Only one thing is required: the number of lines in the entries below that contain "right".

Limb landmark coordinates

· · · · ·

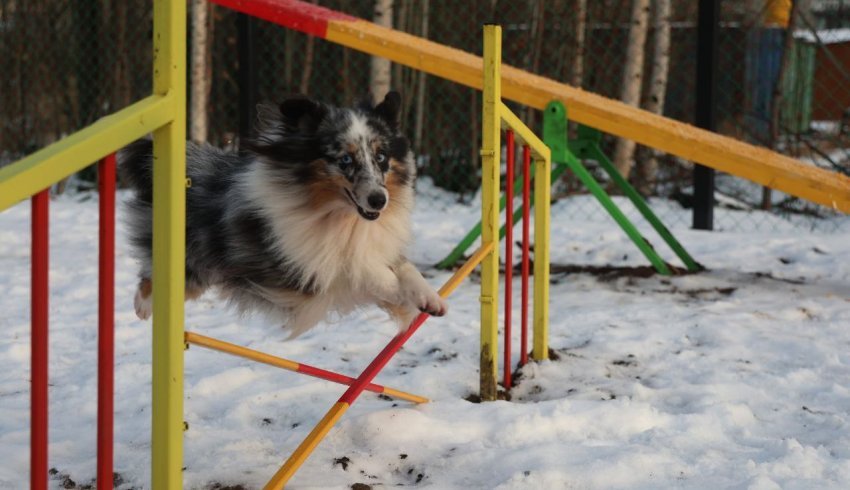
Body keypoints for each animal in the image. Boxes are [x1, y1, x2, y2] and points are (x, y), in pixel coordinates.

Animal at [121, 91, 448, 336]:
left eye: (381, 157)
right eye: (345, 159)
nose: (379, 201)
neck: (340, 217)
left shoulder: (373, 247)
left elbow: (403, 268)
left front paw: (429, 299)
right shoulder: (305, 269)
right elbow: (364, 272)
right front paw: (401, 292)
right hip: (192, 267)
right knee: (151, 279)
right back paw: (142, 306)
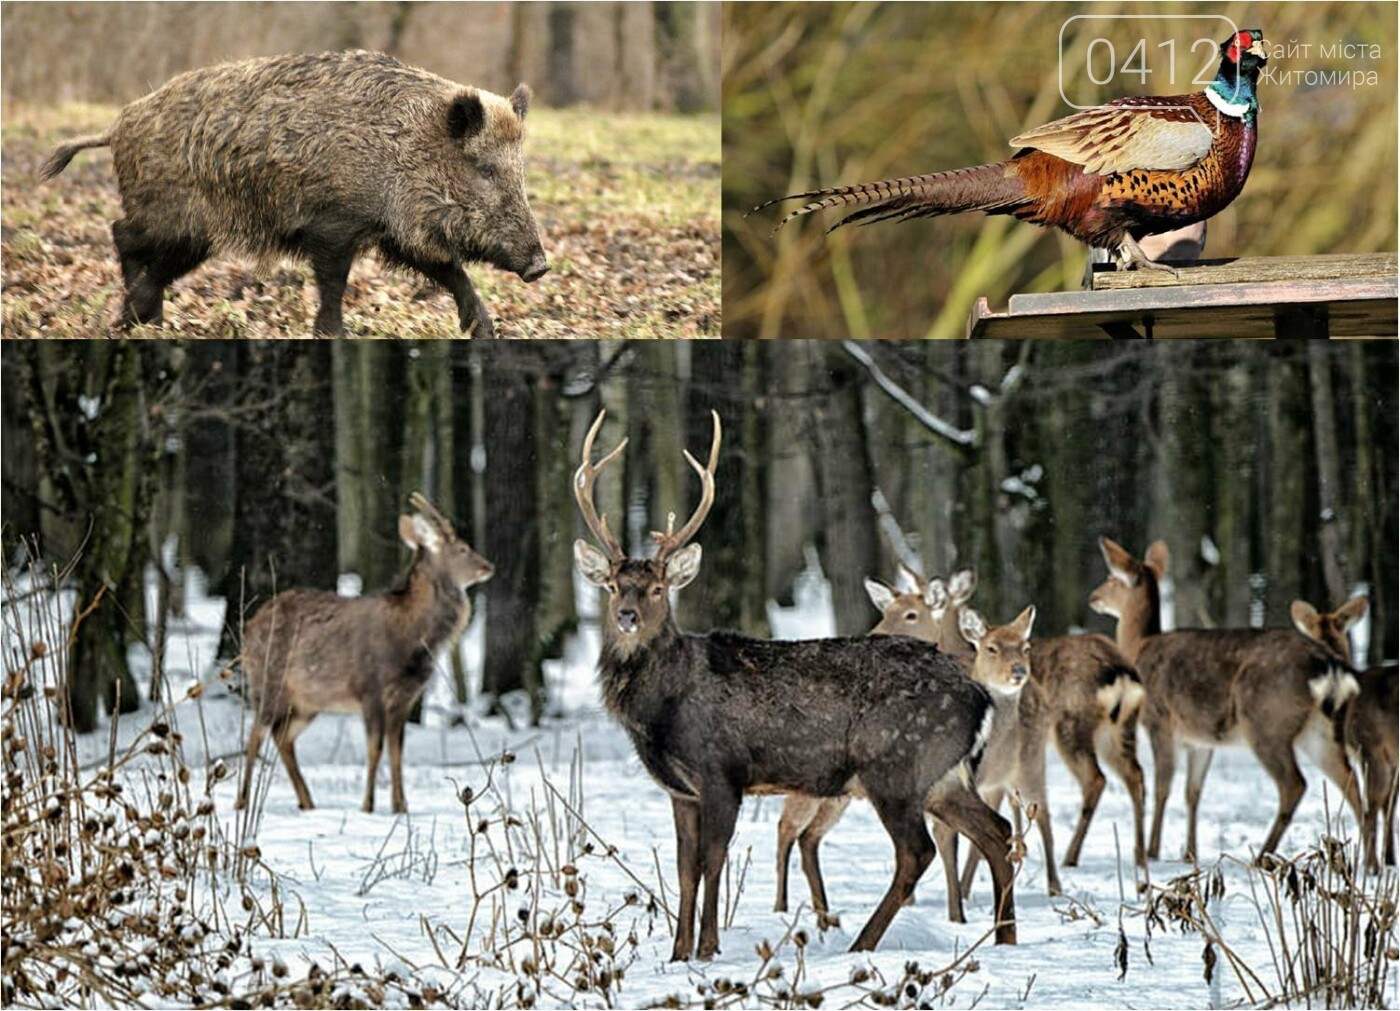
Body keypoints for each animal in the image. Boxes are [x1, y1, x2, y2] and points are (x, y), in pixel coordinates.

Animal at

· · · · ·

- EXERCISE RESPONSE -
7